Restate the whole listing exactly.
══ DATASET EXCERPT
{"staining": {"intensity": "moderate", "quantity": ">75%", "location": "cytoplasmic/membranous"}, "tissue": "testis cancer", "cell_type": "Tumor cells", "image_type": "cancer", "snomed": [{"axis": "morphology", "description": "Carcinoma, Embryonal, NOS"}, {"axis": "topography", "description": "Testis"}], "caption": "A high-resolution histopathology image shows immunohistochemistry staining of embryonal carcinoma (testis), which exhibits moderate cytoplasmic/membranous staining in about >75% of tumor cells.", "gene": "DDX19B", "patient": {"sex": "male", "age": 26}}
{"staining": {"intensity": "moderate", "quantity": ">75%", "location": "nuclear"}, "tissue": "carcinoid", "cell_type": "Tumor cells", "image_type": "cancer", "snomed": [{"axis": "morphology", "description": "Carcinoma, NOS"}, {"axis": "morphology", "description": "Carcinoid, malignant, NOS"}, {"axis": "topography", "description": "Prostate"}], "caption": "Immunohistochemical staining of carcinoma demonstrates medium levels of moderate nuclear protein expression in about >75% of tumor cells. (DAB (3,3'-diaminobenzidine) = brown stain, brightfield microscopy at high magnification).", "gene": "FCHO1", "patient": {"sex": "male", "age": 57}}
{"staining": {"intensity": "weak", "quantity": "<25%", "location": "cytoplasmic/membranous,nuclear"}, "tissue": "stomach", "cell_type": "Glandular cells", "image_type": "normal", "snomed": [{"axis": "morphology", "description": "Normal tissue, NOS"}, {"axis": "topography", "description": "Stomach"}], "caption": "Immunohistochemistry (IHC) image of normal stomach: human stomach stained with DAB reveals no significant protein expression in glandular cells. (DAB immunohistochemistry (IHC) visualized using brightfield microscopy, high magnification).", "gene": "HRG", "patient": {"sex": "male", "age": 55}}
════
** RESULT **
{"staining": {"intensity": "moderate", "quantity": ">75%", "location": "cytoplasmic/membranous"}, "tissue": "testis cancer", "cell_type": "Tumor cells", "image_type": "cancer", "snomed": [{"axis": "morphology", "description": "Carcinoma, Embryonal, NOS"}, {"axis": "topography", "description": "Testis"}], "caption": "A high-resolution histopathology image shows immunohistochemistry staining of embryonal carcinoma (testis), which exhibits moderate cytoplasmic/membranous staining in about >75% of tumor cells.", "gene": "DDX19B", "patient": {"sex": "male", "age": 26}}
{"staining": {"intensity": "moderate", "quantity": ">75%", "location": "nuclear"}, "tissue": "carcinoid", "cell_type": "Tumor cells", "image_type": "cancer", "snomed": [{"axis": "morphology", "description": "Carcinoma, NOS"}, {"axis": "morphology", "description": "Carcinoid, malignant, NOS"}, {"axis": "topography", "description": "Prostate"}], "caption": "Immunohistochemical staining of carcinoma demonstrates medium levels of moderate nuclear protein expression in about >75% of tumor cells. (DAB (3,3'-diaminobenzidine) = brown stain, brightfield microscopy at high magnification).", "gene": "FCHO1", "patient": {"sex": "male", "age": 57}}
{"staining": {"intensity": "weak", "quantity": "<25%", "location": "cytoplasmic/membranous,nuclear"}, "tissue": "stomach", "cell_type": "Glandular cells", "image_type": "normal", "snomed": [{"axis": "morphology", "description": "Normal tissue, NOS"}, {"axis": "topography", "description": "Stomach"}], "caption": "Immunohistochemistry (IHC) image of normal stomach: human stomach stained with DAB reveals no significant protein expression in glandular cells. (DAB immunohistochemistry (IHC) visualized using brightfield microscopy, high magnification).", "gene": "HRG", "patient": {"sex": "male", "age": 55}}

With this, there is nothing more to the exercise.